Strength and ductility of corroded strands within the framework of safety assessment of existing bridges

Existing bridges built in the last 50 years face challenges due to states far different than those envisaged when they were designed, due to increased loads, ageing of materials, and poor maintenance. For post-tensioned bridges, the need emerged for reliable engineering tools for the evaluation of their capacity in case of steel corrosion due to lack of mortar injection. This can lead to sudden brittle collapses, highlighting the need for proper maintenance and monitoring. This thesis proposes a peak strength model for corroded strands, introducing a “group coefficient” that aims at considering corrosion variability in the wires constituting the strands. The application of the introduced model in a deterministic approach leads to the proposal of strength curves for corroded strands, which represent useful engineering tools for estimating their maximum strength considering both geometry of the corrosion and steel material parameters. Together with the proposed ultimate displacement curves, constitutive laws of the steel material reduced by the effects of corrosion can be obtained. The effects of corroded strands on post-tensioned beams can be evaluated through the reduced bending moment-curvature diagram accounting for these reduced stress-strain relationships.

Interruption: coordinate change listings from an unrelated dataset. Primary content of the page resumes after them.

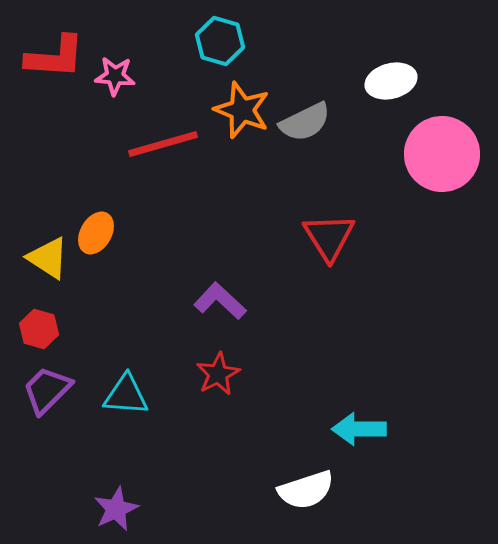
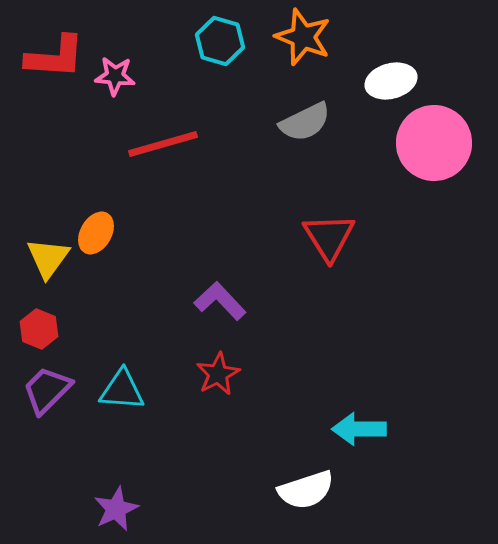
orange star: moved 61 px right, 73 px up
pink circle: moved 8 px left, 11 px up
yellow triangle: rotated 33 degrees clockwise
purple L-shape: rotated 4 degrees clockwise
red hexagon: rotated 6 degrees clockwise
cyan triangle: moved 4 px left, 5 px up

The application of the introduced model in a probabilistic approach allows to estimate peak strength probability functions and consecutive design-oriented safety factors to consider corrosion effects in safety assessment verifications. Both approaches consider two procedures that are based on the knowledge level of the corrosion in the strands. On the sidelines of this main research line, this thesis also presents a study of a seismic upgrading intervention of a case-study bridge through HDRB isolators providing a simplified procedure for the identification of the correct device. The study also investigates the effects due to the variability of the shear modulus of the rubber material of the HDRB isolators on the structural response of the isolated bridge.